(Beginning of Listed entries)

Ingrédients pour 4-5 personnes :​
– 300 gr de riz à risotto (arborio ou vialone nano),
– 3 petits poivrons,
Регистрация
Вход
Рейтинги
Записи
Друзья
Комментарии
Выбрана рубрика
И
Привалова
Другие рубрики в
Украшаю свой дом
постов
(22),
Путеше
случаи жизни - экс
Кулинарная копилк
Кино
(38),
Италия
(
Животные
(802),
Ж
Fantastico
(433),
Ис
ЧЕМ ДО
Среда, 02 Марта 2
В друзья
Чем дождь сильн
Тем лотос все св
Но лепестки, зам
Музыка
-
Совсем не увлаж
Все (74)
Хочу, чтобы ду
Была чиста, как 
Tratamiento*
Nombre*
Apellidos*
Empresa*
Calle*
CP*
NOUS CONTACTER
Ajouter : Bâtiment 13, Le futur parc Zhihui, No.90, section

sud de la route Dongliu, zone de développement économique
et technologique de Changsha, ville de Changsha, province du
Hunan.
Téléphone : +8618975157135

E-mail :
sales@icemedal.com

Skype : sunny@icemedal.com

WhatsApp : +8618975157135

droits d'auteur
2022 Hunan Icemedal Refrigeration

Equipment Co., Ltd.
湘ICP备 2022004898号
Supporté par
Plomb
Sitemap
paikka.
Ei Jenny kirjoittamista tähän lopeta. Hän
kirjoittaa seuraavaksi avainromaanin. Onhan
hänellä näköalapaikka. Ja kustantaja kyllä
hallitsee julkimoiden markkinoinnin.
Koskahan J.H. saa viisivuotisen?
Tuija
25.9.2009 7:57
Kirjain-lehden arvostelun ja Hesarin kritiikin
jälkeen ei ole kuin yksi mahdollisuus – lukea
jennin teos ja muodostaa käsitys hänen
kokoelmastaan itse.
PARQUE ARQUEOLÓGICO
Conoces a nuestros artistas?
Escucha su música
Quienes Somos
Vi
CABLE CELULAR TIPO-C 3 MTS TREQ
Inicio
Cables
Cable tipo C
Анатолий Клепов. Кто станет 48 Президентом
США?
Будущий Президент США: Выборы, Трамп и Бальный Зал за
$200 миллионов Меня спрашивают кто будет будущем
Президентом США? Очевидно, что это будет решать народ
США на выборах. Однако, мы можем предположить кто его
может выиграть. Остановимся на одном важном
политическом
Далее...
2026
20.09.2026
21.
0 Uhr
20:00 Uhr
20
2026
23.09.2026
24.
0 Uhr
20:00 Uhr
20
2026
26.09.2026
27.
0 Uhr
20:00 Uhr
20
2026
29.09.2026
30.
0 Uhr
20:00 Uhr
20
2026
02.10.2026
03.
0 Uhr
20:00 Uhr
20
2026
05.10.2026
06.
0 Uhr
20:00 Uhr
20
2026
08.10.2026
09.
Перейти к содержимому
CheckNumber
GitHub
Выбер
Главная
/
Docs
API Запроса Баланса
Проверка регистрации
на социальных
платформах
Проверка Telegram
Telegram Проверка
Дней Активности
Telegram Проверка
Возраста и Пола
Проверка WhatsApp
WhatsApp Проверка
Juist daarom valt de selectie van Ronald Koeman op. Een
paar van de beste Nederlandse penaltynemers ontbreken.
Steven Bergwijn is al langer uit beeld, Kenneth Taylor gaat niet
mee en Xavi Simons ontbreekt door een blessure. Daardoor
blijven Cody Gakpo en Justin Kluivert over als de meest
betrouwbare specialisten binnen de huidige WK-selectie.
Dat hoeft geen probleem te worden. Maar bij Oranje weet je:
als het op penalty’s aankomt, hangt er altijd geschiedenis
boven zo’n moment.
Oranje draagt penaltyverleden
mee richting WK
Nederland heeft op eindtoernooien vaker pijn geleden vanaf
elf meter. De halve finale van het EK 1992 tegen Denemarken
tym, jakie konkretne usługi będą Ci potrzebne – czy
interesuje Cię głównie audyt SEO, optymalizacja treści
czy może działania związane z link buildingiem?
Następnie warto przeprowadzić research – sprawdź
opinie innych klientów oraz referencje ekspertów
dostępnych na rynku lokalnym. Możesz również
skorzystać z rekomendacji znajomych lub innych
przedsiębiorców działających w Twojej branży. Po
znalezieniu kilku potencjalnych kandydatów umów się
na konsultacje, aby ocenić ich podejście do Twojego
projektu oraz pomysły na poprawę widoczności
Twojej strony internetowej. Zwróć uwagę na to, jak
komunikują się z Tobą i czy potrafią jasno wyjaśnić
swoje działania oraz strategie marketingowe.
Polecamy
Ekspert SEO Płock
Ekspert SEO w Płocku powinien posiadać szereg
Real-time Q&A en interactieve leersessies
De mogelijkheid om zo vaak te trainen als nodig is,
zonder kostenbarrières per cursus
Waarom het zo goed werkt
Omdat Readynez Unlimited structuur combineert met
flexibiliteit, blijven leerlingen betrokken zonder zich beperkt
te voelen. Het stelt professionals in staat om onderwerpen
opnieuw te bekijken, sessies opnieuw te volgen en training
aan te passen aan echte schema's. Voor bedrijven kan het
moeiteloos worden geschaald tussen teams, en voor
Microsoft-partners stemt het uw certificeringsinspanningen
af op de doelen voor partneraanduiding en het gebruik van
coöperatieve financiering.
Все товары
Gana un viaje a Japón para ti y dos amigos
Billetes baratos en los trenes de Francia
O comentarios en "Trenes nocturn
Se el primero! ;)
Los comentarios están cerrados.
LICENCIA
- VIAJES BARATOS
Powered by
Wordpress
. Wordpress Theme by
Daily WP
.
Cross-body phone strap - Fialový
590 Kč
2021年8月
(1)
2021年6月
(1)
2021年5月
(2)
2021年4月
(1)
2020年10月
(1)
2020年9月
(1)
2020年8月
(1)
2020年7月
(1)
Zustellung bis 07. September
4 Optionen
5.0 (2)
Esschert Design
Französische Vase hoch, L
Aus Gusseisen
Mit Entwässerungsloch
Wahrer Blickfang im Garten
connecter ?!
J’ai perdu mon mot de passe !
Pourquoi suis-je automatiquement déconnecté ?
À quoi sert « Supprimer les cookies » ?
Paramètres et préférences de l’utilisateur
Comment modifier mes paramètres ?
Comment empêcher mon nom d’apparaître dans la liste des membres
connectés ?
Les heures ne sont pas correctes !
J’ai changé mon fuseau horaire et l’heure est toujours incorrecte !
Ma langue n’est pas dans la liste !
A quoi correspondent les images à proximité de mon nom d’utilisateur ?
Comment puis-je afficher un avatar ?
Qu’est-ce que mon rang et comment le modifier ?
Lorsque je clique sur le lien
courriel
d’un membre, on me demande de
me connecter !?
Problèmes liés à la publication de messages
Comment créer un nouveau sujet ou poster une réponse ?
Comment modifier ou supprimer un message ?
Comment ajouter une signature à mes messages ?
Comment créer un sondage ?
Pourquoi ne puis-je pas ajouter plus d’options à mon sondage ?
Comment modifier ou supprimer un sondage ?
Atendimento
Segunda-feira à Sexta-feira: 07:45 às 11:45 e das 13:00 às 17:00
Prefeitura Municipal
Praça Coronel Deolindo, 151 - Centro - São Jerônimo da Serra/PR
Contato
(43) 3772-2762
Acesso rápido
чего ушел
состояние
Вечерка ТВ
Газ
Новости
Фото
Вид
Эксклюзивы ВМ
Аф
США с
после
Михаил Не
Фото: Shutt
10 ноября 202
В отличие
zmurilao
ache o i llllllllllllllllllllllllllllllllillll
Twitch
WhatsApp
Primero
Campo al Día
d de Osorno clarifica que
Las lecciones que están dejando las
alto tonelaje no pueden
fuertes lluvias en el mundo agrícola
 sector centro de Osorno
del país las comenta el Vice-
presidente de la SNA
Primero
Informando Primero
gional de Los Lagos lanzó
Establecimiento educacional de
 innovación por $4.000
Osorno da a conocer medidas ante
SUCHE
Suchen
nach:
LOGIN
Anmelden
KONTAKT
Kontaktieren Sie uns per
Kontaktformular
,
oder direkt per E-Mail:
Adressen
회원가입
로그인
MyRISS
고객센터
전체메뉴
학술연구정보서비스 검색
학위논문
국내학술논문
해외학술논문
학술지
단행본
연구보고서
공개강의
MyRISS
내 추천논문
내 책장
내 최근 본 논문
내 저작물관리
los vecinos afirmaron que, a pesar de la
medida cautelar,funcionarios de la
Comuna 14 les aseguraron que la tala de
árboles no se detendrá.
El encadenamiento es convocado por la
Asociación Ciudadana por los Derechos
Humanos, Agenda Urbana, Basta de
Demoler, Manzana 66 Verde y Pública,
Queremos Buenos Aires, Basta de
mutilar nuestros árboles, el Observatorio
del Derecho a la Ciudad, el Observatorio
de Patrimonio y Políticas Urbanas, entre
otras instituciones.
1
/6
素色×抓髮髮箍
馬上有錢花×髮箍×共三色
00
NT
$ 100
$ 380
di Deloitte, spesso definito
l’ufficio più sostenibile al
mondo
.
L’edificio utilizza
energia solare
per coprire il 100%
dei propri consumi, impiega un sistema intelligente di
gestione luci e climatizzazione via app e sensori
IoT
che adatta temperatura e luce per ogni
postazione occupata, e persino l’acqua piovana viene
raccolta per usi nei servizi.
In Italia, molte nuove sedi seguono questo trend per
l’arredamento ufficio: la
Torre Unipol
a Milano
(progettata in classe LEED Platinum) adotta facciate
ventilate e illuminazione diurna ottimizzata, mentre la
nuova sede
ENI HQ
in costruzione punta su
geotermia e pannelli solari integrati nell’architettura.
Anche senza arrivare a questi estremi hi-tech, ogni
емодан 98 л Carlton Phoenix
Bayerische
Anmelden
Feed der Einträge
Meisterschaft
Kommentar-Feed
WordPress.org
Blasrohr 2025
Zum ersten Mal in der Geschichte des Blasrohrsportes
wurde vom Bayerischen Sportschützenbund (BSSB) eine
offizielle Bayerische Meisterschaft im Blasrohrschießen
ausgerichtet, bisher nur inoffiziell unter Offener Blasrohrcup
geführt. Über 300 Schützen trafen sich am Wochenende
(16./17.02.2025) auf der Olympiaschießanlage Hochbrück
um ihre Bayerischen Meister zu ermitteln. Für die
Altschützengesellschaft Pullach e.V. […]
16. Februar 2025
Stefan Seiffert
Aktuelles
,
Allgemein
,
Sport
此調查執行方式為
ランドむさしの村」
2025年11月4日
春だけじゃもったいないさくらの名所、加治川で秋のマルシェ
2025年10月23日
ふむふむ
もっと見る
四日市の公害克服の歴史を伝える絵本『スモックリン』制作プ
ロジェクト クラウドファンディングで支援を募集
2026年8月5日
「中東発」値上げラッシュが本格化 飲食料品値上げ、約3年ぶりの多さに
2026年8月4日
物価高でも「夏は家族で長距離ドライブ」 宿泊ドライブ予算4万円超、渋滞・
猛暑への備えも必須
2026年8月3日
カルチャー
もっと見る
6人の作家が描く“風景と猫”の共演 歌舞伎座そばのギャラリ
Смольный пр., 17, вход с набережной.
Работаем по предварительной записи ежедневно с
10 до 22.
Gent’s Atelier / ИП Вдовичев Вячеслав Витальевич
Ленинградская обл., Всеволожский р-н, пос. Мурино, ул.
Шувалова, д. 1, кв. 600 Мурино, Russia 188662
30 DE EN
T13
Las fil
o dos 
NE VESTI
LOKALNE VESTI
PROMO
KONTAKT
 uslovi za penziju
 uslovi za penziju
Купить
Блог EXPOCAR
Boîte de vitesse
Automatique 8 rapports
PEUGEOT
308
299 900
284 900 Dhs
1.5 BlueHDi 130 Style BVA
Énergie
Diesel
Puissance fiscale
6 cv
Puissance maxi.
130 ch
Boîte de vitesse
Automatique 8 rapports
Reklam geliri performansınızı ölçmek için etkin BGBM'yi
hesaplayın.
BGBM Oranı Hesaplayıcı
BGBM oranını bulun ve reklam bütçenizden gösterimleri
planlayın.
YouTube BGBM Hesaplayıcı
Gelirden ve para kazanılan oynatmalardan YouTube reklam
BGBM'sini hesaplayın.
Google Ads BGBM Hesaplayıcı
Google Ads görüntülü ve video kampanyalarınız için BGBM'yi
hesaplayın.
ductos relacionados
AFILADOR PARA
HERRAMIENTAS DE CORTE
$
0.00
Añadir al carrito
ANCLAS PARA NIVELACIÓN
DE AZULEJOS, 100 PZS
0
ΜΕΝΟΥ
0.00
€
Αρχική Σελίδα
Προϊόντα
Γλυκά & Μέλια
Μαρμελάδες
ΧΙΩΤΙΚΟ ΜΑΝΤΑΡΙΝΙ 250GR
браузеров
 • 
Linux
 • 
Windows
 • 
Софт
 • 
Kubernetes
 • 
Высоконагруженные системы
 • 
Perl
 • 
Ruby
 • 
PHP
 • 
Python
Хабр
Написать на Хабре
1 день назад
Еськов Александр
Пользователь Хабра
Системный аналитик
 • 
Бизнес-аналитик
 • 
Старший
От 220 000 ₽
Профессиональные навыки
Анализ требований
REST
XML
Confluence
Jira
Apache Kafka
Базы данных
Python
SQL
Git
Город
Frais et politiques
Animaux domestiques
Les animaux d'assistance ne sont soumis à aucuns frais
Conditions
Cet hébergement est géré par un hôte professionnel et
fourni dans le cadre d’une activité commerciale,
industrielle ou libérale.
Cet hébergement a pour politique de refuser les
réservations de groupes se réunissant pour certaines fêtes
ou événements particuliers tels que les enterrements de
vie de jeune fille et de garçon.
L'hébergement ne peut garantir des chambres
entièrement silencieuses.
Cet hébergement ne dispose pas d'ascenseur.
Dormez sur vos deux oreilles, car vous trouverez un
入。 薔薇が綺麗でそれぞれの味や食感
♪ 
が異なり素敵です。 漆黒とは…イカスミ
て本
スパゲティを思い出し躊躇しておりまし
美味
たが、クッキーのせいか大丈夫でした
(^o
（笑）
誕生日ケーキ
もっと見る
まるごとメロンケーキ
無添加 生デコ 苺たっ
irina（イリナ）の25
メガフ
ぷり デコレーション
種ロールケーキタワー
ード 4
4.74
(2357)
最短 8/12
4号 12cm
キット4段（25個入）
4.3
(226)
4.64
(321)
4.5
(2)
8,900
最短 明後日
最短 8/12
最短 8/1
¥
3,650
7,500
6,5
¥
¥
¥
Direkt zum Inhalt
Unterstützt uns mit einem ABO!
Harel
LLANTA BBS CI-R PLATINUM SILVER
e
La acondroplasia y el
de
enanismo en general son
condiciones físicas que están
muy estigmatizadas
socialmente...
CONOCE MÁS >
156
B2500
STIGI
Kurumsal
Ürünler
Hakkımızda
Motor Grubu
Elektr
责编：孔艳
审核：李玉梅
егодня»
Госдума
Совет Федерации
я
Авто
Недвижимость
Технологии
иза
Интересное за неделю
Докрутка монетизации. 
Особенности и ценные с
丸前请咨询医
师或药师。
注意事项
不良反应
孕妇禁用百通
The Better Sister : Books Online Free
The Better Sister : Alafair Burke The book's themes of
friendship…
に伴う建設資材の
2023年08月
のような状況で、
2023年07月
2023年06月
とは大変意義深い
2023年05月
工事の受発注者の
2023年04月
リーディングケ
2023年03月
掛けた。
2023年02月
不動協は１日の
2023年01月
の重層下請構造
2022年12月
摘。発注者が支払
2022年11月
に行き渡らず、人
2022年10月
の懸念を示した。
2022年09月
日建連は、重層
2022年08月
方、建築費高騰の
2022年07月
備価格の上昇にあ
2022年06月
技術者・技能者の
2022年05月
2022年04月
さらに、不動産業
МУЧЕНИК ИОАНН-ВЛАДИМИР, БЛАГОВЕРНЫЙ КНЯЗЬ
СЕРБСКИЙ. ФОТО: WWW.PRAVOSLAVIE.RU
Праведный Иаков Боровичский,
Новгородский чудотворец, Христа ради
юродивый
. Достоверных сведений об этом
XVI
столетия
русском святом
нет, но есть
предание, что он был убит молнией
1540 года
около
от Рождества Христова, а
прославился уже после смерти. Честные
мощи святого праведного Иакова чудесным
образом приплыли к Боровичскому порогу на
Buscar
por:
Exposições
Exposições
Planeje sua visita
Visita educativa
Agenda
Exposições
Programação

(End of Listed entries)

◆ Request
Please reproduce the lines from the start of the records through the line containing "кто будет будущем", both ends included.

◆ Written response
Ingrédients pour 4-5 personnes :​
– 300 gr de riz à risotto (arborio ou vialone nano),
– 3 petits poivrons,
Регистрация
Вход
Рейтинги
Записи
Друзья
Комментарии
Выбрана рубрика
И
Привалова
Другие рубрики в
Украшаю свой дом
постов
(22),
Путеше
случаи жизни - экс
Кулинарная копилк
Кино
(38),
Италия
(
Животные
(802),
Ж
Fantastico
(433),
Ис
ЧЕМ ДО
Среда, 02 Марта 2
В друзья
Чем дождь сильн
Тем лотос все св
Но лепестки, зам
Музыка
-
Совсем не увлаж
Все (74)
Хочу, чтобы ду
Была чиста, как 
Tratamiento*
Nombre*
Apellidos*
Empresa*
Calle*
CP*
NOUS CONTACTER
Ajouter : Bâtiment 13, Le futur parc Zhihui, No.90, section

sud de la route Dongliu, zone de développement économique
et technologique de Changsha, ville de Changsha, province du
Hunan.
Téléphone : +8618975157135

E-mail :
sales@icemedal.com

Skype : sunny@icemedal.com

WhatsApp : +8618975157135

droits d'auteur
2022 Hunan Icemedal Refrigeration

Equipment Co., Ltd.
湘ICP备 2022004898号
Supporté par
Plomb
Sitemap
paikka.
Ei Jenny kirjoittamista tähän lopeta. Hän
kirjoittaa seuraavaksi avainromaanin. Onhan
hänellä näköalapaikka. Ja kustantaja kyllä
hallitsee julkimoiden markkinoinnin.
Koskahan J.H. saa viisivuotisen?
Tuija
25.9.2009 7:57
Kirjain-lehden arvostelun ja Hesarin kritiikin
jälkeen ei ole kuin yksi mahdollisuus – lukea
jennin teos ja muodostaa käsitys hänen
kokoelmastaan itse.
PARQUE ARQUEOLÓGICO
Conoces a nuestros artistas?
Escucha su música
Quienes Somos
Vi
CABLE CELULAR TIPO-C 3 MTS TREQ
Inicio
Cables
Cable tipo C
Анатолий Клепов. Кто станет 48 Президентом
США?
Будущий Президент США: Выборы, Трамп и Бальный Зал за
$200 миллионов Меня спрашивают кто будет будущем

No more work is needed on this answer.